Items from a data source
-- start --

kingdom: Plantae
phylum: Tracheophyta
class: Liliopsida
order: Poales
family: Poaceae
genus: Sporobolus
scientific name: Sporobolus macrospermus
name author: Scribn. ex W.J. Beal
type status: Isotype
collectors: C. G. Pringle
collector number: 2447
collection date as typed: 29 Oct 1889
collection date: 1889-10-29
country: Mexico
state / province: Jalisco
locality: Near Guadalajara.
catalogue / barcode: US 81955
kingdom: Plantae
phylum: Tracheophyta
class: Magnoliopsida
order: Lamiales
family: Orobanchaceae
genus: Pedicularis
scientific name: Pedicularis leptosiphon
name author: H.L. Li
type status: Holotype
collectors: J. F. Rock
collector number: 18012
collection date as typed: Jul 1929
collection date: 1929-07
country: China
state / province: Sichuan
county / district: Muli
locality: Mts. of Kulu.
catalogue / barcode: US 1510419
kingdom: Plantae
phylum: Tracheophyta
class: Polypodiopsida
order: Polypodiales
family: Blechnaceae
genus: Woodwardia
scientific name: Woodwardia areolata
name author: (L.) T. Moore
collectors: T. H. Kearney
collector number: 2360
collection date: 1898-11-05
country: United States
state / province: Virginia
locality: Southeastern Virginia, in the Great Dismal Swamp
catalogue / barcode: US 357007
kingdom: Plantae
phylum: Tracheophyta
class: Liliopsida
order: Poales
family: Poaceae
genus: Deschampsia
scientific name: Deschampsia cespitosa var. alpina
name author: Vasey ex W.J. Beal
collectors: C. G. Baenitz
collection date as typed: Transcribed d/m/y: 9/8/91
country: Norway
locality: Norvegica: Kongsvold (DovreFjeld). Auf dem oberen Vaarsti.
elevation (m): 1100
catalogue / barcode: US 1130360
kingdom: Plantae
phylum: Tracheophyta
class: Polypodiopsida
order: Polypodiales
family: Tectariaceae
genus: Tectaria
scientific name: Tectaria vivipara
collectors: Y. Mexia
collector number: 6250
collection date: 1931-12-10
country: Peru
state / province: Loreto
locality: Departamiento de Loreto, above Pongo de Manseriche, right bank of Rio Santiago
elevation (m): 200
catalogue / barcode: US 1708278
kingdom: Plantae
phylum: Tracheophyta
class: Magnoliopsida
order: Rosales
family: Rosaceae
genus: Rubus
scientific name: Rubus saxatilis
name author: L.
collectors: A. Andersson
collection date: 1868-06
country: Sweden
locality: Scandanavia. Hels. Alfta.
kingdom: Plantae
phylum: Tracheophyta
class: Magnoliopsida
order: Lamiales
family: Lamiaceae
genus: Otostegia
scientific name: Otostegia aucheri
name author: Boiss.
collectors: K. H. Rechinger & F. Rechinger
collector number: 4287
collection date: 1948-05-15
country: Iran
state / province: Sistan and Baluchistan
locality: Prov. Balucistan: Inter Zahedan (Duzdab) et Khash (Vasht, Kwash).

-- end --

Rewrite everything from the line containing "name author: Vasey ex W.J. Beal" down to the end of the rows, putting "place" in place of "locality" and leaving everything else unchanged.

name author: Vasey ex W.J. Beal
collectors: C. G. Baenitz
collection date as typed: Transcribed d/m/y: 9/8/91
country: Norway
place: Norvegica: Kongsvold (DovreFjeld). Auf dem oberen Vaarsti.
elevation (m): 1100
catalogue / barcode: US 1130360
kingdom: Plantae
phylum: Tracheophyta
class: Polypodiopsida
order: Polypodiales
family: Tectariaceae
genus: Tectaria
scientific name: Tectaria vivipara
collectors: Y. Mexia
collector number: 6250
collection date: 1931-12-10
country: Peru
state / province: Loreto
place: Departamiento de Loreto, above Pongo de Manseriche, right bank of Rio Santiago
elevation (m): 200
catalogue / barcode: US 1708278
kingdom: Plantae
phylum: Tracheophyta
class: Magnoliopsida
order: Rosales
family: Rosaceae
genus: Rubus
scientific name: Rubus saxatilis
name author: L.
collectors: A. Andersson
collection date: 1868-06
country: Sweden
place: Scandanavia. Hels. Alfta.
kingdom: Plantae
phylum: Tracheophyta
class: Magnoliopsida
order: Lamiales
family: Lamiaceae
genus: Otostegia
scientific name: Otostegia aucheri
name author: Boiss.
collectors: K. H. Rechinger & F. Rechinger
collector number: 4287
collection date: 1948-05-15
country: Iran
state / province: Sistan and Baluchistan
place: Prov. Balucistan: Inter Zahedan (Duzdab) et Khash (Vasht, Kwash).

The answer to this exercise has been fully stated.